E, a proposito di esperienza civile, oltre alla giuria tecnica, interviene anche la giuria popolare. Questo è un aspetto molto interessante, che dà un valore unico al Premio: la quartina finalista viene sottoposta alla giuria popolare che si riunisce in settembre per scegliere il vincitore che al Teatro Comunale di Ferrara riceve la prestigiosa Aquila d’Oro. Sono quaranta lettori – insegnanti, professionisti e studenti – che selezionano il libro in parallelo ai giornalisti, di cui a volte soverchiano le scelte di priorità. È un fattore che contribuisce a escludere eventuali rapporti di forza o di compiacenza tra editori e giornalisti e che a volte porta a risultati eclatanti, come il caso della vincitrice della 57° edizione, Francesca Nava, con il libro Il focolaio.

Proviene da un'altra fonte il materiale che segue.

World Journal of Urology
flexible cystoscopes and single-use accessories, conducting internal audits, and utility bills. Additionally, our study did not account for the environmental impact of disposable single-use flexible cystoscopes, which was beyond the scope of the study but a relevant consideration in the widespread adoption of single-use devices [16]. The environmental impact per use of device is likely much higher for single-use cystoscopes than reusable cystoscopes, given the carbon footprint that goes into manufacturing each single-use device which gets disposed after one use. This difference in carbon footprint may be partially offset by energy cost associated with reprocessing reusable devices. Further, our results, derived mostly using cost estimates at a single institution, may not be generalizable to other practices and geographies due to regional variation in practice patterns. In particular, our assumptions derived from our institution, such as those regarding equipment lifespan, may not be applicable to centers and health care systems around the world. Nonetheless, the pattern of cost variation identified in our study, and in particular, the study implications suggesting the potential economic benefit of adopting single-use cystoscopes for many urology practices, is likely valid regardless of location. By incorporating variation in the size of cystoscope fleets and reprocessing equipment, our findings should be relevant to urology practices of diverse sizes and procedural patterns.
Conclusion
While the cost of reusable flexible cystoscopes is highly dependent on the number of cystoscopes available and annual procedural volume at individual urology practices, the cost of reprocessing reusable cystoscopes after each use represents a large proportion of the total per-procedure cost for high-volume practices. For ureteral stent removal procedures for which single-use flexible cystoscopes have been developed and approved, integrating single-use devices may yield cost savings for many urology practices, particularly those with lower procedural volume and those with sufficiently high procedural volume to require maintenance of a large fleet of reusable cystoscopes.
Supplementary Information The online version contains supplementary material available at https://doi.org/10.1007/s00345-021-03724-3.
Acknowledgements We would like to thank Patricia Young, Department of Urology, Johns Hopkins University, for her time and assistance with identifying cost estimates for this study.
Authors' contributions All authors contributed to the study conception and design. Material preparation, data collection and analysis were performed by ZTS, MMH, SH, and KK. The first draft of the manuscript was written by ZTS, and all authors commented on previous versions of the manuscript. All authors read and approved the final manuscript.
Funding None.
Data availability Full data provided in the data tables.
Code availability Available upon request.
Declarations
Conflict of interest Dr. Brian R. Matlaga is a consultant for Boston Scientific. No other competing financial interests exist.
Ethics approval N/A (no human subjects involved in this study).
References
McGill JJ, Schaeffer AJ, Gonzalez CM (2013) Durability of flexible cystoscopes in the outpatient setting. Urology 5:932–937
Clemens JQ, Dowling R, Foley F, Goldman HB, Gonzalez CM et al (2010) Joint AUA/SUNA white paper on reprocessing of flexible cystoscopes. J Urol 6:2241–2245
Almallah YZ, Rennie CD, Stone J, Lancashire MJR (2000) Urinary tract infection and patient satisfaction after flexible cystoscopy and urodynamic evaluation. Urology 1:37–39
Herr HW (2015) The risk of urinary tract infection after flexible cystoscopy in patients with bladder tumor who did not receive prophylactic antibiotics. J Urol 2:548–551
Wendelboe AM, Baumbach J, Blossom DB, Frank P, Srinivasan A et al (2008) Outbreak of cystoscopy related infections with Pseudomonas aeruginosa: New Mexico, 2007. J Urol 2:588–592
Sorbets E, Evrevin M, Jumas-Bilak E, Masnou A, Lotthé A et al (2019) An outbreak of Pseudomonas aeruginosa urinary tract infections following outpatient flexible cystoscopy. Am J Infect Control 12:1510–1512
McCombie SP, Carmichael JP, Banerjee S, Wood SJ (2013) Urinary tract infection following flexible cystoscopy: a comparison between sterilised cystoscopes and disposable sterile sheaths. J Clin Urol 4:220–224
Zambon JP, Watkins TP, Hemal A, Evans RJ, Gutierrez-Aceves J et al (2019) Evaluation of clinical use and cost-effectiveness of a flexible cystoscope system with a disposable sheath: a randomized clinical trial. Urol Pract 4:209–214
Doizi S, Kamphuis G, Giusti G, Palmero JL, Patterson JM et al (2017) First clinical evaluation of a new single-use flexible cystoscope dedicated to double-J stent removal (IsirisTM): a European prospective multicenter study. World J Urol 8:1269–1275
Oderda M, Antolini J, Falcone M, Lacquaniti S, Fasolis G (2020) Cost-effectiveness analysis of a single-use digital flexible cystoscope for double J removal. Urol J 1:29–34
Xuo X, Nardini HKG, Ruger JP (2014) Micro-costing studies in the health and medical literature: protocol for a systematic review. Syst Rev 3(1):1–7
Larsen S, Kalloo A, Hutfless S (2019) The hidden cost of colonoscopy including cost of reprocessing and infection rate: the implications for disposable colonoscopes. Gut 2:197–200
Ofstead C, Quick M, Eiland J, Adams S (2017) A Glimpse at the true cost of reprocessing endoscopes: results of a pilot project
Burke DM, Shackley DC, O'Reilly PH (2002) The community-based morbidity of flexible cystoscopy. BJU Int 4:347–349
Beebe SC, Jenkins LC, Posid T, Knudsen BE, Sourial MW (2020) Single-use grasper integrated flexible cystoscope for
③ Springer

Da Bergamo al contagio nazionale (Laterza): in un premio sponsorizzato da Confindustria viene premiata una giornalista quasi sconosciuta, che non è stata direttore di una grande testata e che scrive un libro sulla vicenda del Covid a Bergamo, area in cui le imprese hanno avuto un ruolo a volte opaco, è il segno della libertà di pensiero e della forza del premio stesso, che va al di là di noi. Ecco perché è un premio che ha una forza davvero rilevante come collante del tessuto sociale.